> AUFGABENBESCHREIBUNG
Tippen Sie aus dem folgenden Text über die Verhaftung von Fatih Altaylı alles von „Verhaftung von Fatih“ bis hinunter zu „ausgesprochen haben soll.“ wortgetreu ab.

======== TEXTAUSZUG

Verhaftung von Fatih Altaylı: Weiterer türkischer Journalist festgenommen
Der türkische Präsident Erdoğan lässt erneut einen Kritiker verhaften: Journalist Fatih Altaylı landet nach angeblich regierungskritischen Äußerungen im Gefängnis.
Mit schöner Regelmäßigkeit lässt der türkische Präsident Recep Tayyip Erdoğan seit Monaten seine Kritiker ins Gefängnis stecken. Am Sonntag traf es den bekannten Fernsehjournalisten Fatih Altaylı, der angeblich Morddrohungen gegen den Präsidenten ausgesprochen haben soll.
Insbesondere seit der Istanbuler Oberbürgermeister Ekrem İmamoğlu im März ins Gefängnis gesteckt wurde, vergeht kaum mehr ein Tag, an dem nicht ein mehr oder weniger prominenter Kritiker Erdoğans von einer mittlerweile vollkommen willfährigen Justiz verhaftet wird. Einziges gemeinsames Merkmal aller Betroffenen ist: Sie gehören zur säkularen bürgerlichen Opposition, die sich rings um die oppositionelle CHP schart, deren inhaftierter Präsidentschaftskandidat İmamoğlu bei den nächsten Wahlen eigentlich gegen Erdoğan antreten soll.
Fatih Altaylı gehört zu den prominentesten Leuten, die seit März im Gefängnis verschwanden. Er war jahrelang das Aushängeschild des TV-Senders Habertürk und moderierte dort regelmäßig eine Talk-Sendung namens „Teke Tek“ (Ein-zu-eins). Nach mehr als zehn Jahren musste Habertürk ihn auf Druck der Regierung 2023 entlassen. Er gründete daraufhin einen eigenen Youtube-Kanal, der sich schnell großer Beliebtheit erfreute und zuletzt mehr als 1,5 Millionen AbonnentInnen hatte. Altaylı kommentierte dort das tägliche politische Geschehen und lud diverse Gäste zum Talk ein.
Eines dieser Gespräche wurde ihm nun zum Verhängnis. Im Zusammenhang mit einer neuen Verfassung, auf die Erdoğan seit Langem drängt, wurde in der Runde darüber diskutiert, ob es Erdoğan gelingen könnte, sich zum Präsidenten auf Lebenszeit erklären zu lassen und Wahlen praktisch abzuschaffen. Altaylı erinnerte in der Diskussion daran, dass die TürkInnen nicht auf das Recht zur Wahl verzichten würden wollen und selbst die Sultane zu osmanischen Zeiten das Volk fürchten mussten.
Instrumentalisierte Justiz
Dieser historische Exkurs wird ihm nun als Aufruf zum Mord an Erdoğan ausgelegt, was zeigt, dass sich die von der Regierung vollkommen instrumentalisierte Justiz nicht einmal mehr die Mühe macht, eine plausible Anklage zu formulieren. Festnahmen und Verurteilungen erfolgen sowieso auf Anweisung durch den Präsidentenpalast.

================
======== ÜBUNGSDATEN

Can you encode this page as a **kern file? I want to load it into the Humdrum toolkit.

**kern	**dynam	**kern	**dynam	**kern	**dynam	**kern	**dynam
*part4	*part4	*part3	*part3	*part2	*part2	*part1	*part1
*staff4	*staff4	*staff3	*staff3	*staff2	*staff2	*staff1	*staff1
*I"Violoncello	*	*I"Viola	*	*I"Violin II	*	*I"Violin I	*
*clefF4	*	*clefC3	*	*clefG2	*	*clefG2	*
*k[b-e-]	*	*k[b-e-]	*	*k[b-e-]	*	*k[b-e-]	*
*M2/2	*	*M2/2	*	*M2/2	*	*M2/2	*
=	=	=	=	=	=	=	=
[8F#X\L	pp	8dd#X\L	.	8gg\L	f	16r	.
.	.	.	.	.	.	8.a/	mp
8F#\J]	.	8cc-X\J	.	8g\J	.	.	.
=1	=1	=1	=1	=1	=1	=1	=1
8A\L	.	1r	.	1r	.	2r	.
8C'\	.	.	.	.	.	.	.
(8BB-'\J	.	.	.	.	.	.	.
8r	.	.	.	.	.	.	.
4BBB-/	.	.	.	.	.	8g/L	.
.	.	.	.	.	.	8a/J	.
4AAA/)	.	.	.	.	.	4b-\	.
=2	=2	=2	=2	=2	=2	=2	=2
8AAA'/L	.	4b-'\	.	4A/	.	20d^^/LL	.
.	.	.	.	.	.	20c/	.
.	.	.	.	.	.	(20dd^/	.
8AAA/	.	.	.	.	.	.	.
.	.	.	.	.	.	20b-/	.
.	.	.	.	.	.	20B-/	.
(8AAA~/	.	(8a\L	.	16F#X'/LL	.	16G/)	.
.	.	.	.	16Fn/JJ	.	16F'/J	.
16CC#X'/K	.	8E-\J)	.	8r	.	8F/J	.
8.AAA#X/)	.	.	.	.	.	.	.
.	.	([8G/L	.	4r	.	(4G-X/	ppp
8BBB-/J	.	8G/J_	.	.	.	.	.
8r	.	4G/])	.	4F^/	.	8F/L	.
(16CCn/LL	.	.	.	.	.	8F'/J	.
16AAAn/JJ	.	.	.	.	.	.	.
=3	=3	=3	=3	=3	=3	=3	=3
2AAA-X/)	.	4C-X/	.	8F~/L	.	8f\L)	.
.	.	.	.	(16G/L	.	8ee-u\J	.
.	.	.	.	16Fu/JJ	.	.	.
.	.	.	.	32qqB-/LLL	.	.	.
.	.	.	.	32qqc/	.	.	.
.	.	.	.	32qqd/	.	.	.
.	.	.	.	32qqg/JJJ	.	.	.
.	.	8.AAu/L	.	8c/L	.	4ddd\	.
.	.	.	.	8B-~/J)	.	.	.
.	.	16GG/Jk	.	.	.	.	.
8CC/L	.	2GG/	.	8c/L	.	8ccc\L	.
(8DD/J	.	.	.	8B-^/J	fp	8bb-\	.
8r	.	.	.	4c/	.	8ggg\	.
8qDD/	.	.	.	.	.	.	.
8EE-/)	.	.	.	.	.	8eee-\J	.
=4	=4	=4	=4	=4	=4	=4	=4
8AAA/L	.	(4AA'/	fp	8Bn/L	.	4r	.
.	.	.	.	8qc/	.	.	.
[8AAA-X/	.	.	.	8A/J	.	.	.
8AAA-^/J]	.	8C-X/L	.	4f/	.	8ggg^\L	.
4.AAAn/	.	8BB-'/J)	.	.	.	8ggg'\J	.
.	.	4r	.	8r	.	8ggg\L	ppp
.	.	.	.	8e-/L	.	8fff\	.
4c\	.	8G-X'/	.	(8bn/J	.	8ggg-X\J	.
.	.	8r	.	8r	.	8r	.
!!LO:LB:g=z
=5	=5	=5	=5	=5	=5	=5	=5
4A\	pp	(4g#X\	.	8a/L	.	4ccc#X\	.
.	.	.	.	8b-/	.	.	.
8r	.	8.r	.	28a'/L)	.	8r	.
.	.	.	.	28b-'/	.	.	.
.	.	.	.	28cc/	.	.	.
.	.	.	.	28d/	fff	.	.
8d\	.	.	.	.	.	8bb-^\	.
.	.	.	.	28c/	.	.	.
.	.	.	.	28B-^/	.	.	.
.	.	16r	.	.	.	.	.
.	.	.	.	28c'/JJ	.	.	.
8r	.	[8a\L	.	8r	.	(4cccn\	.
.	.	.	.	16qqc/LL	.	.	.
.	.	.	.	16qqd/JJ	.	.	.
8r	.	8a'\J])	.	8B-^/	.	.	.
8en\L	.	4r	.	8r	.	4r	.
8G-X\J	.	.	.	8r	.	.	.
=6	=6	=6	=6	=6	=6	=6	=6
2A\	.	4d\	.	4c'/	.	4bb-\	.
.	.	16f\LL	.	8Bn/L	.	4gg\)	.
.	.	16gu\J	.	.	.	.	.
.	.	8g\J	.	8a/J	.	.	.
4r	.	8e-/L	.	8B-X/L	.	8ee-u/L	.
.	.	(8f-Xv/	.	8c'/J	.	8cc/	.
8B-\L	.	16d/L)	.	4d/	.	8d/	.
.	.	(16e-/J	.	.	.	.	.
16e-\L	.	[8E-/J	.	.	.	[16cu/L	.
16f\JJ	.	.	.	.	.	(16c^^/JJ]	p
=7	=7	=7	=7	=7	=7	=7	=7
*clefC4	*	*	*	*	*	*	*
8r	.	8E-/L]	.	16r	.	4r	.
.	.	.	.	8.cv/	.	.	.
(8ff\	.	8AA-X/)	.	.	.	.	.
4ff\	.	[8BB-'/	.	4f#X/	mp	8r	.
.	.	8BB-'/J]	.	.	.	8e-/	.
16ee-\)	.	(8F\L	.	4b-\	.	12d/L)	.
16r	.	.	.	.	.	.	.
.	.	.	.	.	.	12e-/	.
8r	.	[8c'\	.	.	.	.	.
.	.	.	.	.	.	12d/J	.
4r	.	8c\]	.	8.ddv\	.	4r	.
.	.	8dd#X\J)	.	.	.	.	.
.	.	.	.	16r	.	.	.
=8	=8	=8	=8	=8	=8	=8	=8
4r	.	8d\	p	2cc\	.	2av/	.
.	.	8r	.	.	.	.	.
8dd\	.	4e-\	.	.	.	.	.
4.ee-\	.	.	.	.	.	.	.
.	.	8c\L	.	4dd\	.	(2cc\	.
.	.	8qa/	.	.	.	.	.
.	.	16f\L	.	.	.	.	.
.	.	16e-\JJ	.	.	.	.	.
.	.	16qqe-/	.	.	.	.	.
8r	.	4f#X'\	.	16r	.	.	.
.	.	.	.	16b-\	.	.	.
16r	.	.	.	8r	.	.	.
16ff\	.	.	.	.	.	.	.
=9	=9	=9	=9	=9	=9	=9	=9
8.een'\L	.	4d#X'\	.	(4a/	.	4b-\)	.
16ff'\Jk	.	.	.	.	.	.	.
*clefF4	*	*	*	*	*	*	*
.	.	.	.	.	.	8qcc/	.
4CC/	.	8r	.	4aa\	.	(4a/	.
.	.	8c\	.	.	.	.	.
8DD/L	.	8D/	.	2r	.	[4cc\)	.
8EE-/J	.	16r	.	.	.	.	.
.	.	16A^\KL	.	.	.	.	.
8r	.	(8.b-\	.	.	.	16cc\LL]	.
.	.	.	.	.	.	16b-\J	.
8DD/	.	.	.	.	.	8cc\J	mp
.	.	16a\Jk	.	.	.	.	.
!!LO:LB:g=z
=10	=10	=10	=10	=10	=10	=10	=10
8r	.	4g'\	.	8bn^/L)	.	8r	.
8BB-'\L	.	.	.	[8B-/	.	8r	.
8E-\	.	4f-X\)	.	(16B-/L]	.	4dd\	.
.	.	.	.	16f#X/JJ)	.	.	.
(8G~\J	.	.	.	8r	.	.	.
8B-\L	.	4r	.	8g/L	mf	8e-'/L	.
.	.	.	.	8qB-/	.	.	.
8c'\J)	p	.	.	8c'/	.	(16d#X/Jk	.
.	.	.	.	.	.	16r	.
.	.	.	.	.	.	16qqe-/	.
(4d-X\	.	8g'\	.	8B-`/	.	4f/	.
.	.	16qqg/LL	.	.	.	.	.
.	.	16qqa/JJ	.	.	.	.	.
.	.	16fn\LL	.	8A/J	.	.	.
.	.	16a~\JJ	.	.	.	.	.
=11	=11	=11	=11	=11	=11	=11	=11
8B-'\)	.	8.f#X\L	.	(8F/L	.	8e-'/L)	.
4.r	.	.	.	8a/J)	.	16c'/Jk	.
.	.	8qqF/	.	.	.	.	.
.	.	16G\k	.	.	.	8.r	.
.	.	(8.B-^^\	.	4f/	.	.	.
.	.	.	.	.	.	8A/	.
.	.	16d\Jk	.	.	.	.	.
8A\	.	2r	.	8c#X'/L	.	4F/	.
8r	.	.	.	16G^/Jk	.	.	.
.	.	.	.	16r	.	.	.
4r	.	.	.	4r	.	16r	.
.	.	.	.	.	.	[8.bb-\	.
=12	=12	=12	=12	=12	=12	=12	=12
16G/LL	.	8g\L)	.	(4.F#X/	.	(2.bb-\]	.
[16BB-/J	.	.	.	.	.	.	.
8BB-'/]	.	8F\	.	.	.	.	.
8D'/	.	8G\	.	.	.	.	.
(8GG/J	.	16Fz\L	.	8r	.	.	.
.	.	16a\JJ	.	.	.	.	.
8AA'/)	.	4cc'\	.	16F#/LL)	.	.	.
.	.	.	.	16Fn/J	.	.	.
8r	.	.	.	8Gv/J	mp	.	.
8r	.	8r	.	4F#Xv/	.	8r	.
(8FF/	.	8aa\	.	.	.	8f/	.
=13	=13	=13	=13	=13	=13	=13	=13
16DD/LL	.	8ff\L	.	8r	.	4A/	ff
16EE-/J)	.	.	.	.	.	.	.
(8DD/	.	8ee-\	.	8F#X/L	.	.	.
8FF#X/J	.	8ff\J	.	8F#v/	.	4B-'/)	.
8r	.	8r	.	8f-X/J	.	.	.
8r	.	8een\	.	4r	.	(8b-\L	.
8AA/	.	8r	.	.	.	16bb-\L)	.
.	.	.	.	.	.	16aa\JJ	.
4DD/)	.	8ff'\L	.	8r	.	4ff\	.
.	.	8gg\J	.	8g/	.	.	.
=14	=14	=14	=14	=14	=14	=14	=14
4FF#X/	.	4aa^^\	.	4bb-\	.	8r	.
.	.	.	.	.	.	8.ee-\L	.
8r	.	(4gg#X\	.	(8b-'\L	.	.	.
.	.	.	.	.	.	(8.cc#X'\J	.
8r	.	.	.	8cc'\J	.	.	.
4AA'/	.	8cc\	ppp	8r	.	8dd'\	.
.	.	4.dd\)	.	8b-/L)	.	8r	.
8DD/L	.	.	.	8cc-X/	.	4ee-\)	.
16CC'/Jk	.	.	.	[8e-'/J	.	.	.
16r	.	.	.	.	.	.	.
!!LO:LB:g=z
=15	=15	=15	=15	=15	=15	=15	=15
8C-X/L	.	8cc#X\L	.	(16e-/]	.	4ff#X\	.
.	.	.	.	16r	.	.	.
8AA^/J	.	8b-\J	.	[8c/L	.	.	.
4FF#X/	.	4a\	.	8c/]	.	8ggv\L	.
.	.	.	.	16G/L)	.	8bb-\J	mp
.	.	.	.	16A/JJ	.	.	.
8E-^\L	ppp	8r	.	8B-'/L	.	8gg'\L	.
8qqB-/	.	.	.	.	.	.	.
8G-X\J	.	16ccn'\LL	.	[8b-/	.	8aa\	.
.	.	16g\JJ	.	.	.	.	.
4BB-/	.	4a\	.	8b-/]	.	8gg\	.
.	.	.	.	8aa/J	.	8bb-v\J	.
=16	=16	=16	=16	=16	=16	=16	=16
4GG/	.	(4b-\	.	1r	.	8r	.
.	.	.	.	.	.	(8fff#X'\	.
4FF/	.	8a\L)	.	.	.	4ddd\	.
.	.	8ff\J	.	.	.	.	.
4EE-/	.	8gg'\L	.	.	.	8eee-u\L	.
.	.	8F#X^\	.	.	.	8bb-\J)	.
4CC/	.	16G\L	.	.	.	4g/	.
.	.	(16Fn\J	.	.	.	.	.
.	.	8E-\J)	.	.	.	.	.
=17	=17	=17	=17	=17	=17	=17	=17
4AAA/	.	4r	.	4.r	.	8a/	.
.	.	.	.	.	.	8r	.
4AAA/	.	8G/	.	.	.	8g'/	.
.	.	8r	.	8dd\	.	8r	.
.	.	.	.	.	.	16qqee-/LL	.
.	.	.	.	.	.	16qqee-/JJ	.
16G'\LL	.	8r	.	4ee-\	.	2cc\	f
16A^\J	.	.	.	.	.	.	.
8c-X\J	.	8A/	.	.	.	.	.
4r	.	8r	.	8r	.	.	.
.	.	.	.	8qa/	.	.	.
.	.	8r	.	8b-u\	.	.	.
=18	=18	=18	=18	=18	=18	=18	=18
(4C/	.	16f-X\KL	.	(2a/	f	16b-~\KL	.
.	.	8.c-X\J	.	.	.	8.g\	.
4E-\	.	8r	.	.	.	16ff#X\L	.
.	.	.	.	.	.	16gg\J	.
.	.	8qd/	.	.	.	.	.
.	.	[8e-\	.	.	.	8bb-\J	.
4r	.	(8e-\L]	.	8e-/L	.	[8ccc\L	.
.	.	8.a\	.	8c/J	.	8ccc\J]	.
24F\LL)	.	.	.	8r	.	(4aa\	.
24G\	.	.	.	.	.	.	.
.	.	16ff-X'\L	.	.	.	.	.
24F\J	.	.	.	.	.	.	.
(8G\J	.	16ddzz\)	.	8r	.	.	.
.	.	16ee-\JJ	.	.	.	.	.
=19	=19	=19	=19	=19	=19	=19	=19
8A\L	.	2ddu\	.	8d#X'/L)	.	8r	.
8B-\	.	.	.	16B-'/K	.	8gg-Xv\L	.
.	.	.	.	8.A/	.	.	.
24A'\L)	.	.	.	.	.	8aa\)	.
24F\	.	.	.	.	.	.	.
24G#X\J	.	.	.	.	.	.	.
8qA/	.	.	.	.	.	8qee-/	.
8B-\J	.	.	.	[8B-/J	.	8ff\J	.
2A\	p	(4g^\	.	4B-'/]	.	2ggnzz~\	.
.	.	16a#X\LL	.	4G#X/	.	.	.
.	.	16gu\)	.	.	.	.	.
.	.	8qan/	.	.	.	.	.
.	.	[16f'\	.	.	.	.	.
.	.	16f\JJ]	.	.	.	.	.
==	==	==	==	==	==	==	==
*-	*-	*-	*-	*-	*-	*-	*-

================

> LÖSUNG
Verhaftung von Fatih Altaylı: Weiterer türkischer Journalist festgenommen
Der türkische Präsident Erdoğan lässt erneut einen Kritiker verhaften: Journalist Fatih Altaylı landet nach angeblich regierungskritischen Äußerungen im Gefängnis.
Mit schöner Regelmäßigkeit lässt der türkische Präsident Recep Tayyip Erdoğan seit Monaten seine Kritiker ins Gefängnis stecken. Am Sonntag traf es den bekannten Fernsehjournalisten Fatih Altaylı, der angeblich Morddrohungen gegen den Präsidenten ausgesprochen haben soll.